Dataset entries
+ + + + +

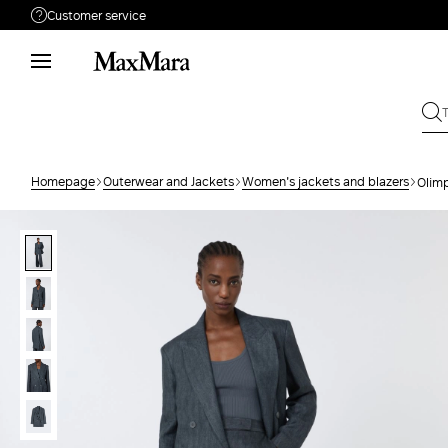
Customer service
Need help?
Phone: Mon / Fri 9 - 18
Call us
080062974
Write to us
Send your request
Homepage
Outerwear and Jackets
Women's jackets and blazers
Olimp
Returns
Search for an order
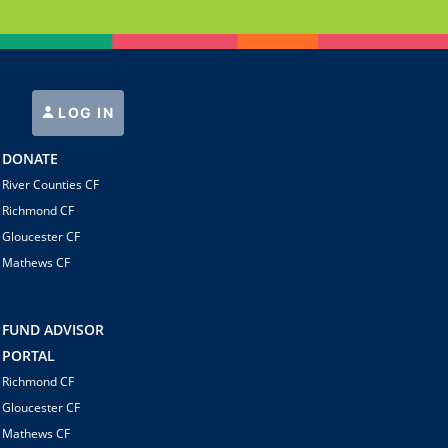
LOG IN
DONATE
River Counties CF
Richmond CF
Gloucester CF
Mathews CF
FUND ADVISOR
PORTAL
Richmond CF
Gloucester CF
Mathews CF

+ + + + +

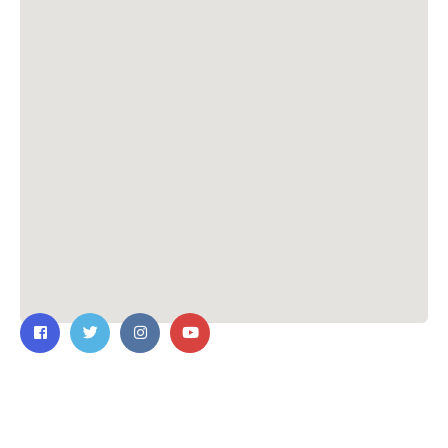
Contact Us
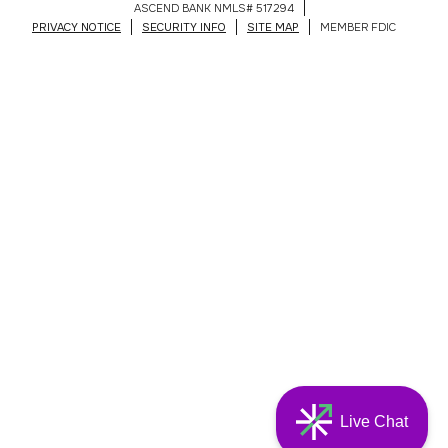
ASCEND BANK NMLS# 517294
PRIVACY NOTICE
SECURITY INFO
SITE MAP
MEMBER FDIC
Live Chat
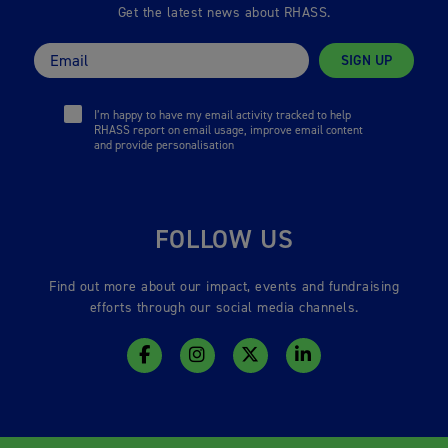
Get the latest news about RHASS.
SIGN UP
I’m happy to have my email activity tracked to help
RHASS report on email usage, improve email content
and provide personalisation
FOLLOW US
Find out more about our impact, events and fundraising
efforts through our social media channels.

+ + + + +

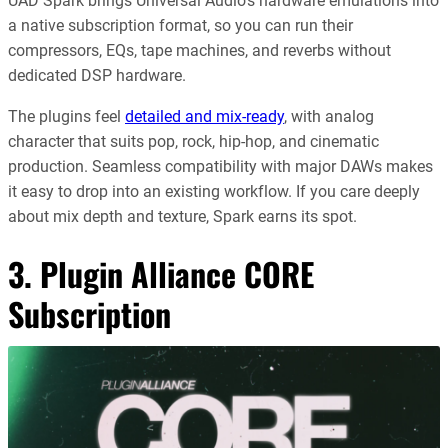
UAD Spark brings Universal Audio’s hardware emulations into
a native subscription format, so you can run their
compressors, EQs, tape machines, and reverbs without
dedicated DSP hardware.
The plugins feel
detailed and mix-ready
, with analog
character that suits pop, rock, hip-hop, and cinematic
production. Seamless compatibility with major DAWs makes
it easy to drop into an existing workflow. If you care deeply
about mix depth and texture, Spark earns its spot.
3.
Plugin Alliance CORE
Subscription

+ + + + +

Search the entries above for "RHASS". Return every line that has it.

Get the latest news about RHASS.
RHASS report on email usage, improve email content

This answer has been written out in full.